HOW TO COMPLETE THIS TASK
Quote every line of the data below as it stands, omitting pictures.

INFORMATION SUPPLIED Start Marker

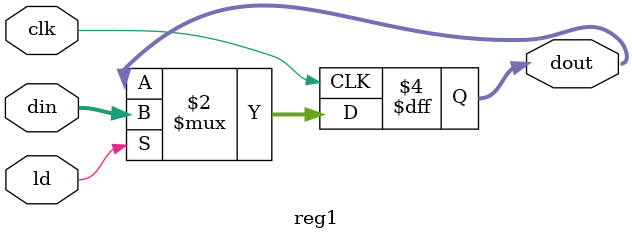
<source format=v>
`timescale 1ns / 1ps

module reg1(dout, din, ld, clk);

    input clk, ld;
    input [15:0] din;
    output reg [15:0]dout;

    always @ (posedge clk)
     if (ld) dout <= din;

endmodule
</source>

INFORMATION SUPPLIED End Marker

SOLVED PROBLEM
<source format=v>
`timescale 1ns / 1ps

module reg1(dout, din, ld, clk);

    input clk, ld;
    input [15:0] din;
    output reg [15:0]dout;

    always @ (posedge clk)
     if (ld) dout <= din;

endmodule
</source>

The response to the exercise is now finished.